Почему Кути согласился на предложение, неясно. Коллектив Хендерсона являлся ведущим негритянским оркестром в стране, и понятно, что платили там больше, чем у Дюка. Но Кути только заметил: «У Флетчера был самый лучший оркестр, но Дюк рвался вперед». Решение Уильямса оказалось мудрым. Коллективу Хендерсона предстояло пережить трудные времена, и к моменту окончания преобразований (через год или около того) оркестр Эллингтона добился первенства.

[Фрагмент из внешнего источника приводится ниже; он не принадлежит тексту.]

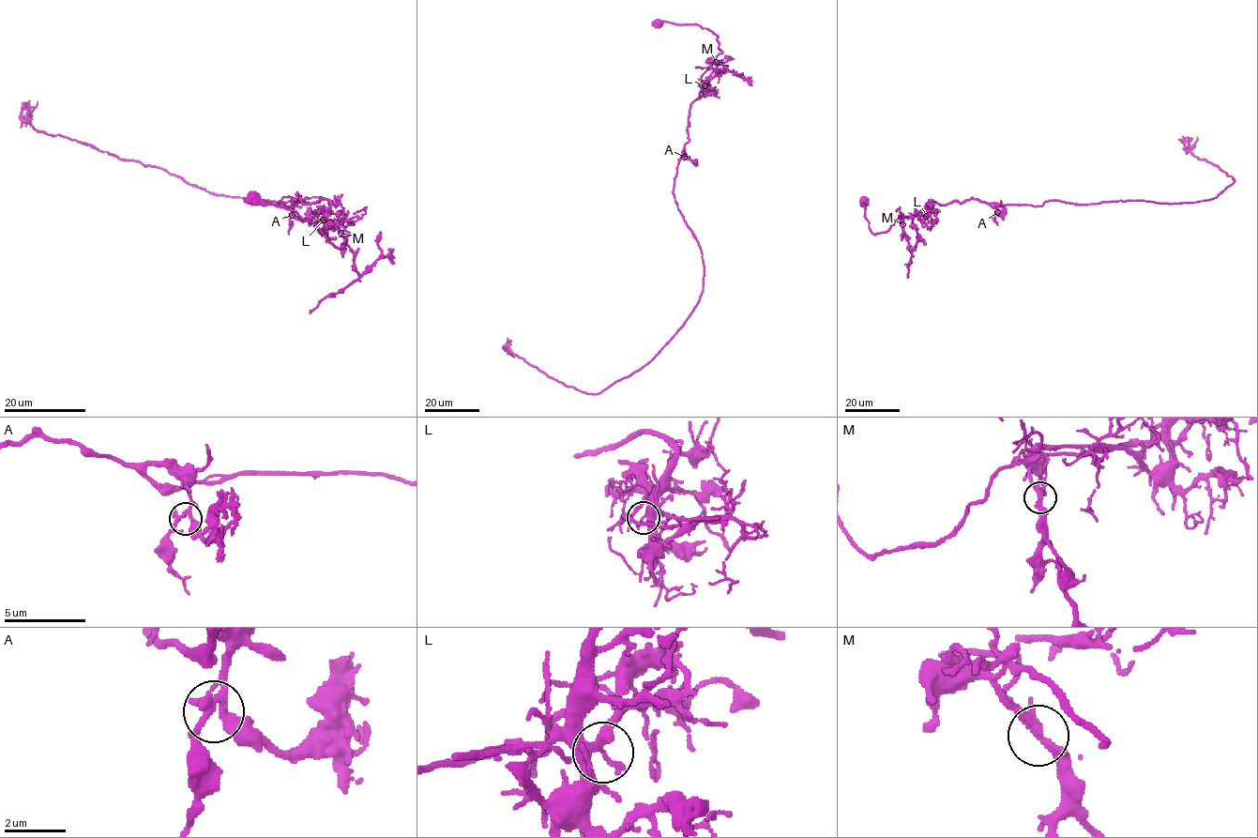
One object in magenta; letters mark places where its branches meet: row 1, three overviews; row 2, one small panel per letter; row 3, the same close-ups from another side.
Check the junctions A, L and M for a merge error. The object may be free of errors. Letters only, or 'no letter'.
M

Для Дюка потеря музыканта представляла серьезное испытание, поскольку то, что играл у него каждый инструменталист, хранилось в памяти именно этого исполнителя. Единственный путь для новичка освоить репертуар лежал через прослушивание грамзаписей, или же ему оставалось надеяться на помощь кого-либо из коллег по секции. Нередко ветераны отказывались поддерживать начинающих просто из вредности. Эллингтон, по своему обыкновению, никогда не навязывал Кути роль Майли как специалиста по граул-эффектам. Дюк вообще не любил давать прямых указаний, даже когда его об этом просили. Обычно он ограничивался отговорками вроде: «Ты сам поймешь, что нужно» или «Делай просто то, что тебе нравится». Этот подход представляется вполне сознательным, ведь мы помним — Дюк всегда дорожил проявлением естественных склонностей исполнителей. Так что в течение нескольких месяцев Кути играл только с открытым раструбом, а Уэтсол и Дженкинс солировали с применением граул-эффектов. «День за днем я приходил и садился на свое место, и никто не говорил ни слова. Когда играл Трикки Сэм, я смеялся, потому что это казалось мне забавным. Но в конце концов меня осенило. Я подумал: „Этот человек взял меня, чтобы я заменил Баббера“.

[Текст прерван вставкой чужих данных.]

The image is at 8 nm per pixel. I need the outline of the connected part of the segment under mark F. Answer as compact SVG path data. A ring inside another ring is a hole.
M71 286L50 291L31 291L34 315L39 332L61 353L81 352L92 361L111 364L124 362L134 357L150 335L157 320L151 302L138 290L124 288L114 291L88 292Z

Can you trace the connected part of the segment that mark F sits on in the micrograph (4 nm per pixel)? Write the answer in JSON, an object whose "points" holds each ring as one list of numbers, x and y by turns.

С этого момента Кути стал внимательно наблюдать за Трикки Сэмом, а дома практиковался с сурдиной и уже через четыре месяца добился результата. «Я все узнал от [Трикки], я никогда в жизни не слышал, как играет сам Баббер». Кути Уильямс оказался чрезвычайно ценным приобретением. Позже он работал у Бенни Гудмена, который, по словам Джона Хэммонда, говорил: «Кути Уильямс по разносторонности превосходил всех, кто когда-либо играл в этой секции. Он прекрасно читал с листа, обладал самым сильным звуком и неограниченной мощью. Никто не мог исполнить лид, как Кути, да и его солирование было не менее великолепно». А в оркестре Бенни Гудмена работали, как известно, блестящие трубачи.

Закономерно поэтому, что Кути не только бесконечно солировал, но и играл лид, если замысел требовал силы и насыщенности звука. В больших оркестрах один и тот же музыкант редко привлекается для исполнения как ведущей партии в секции, так и многочисленных сольных эпизодов. Солируя, Кути всегда «старался наполнить смыслом то, что он играл». «Некоторые люди опираются в работе на аккордовые схемы, — объяснял Кути. — А я люблю слышать мелодию. Я люблю от начала до конца проглядеть ноты и понять, что хотел выразить композитор».

Кути, кроме того, написал для оркестра немало интересных пьес, и среди них хит «Do Nothing Till You Hear from Me». Но значимость Кути определялась не только профессионализмом. В отличие от многих членов коллектива, которые были неуправляемы, Кути не пил, всегда, по выражению музыкантов, «держал темп», безукоризненно выглядел на эстраде. Более того, он вменил себе в обязанность делать замечания коллегам или просто выразительно смотреть на них, если те недостаточно внимательно относились к делу. «Я люблю музыку, — говорил он, — и не могу слышать, когда ее уродуют… Они меня проклинают… Но это мне безразлично».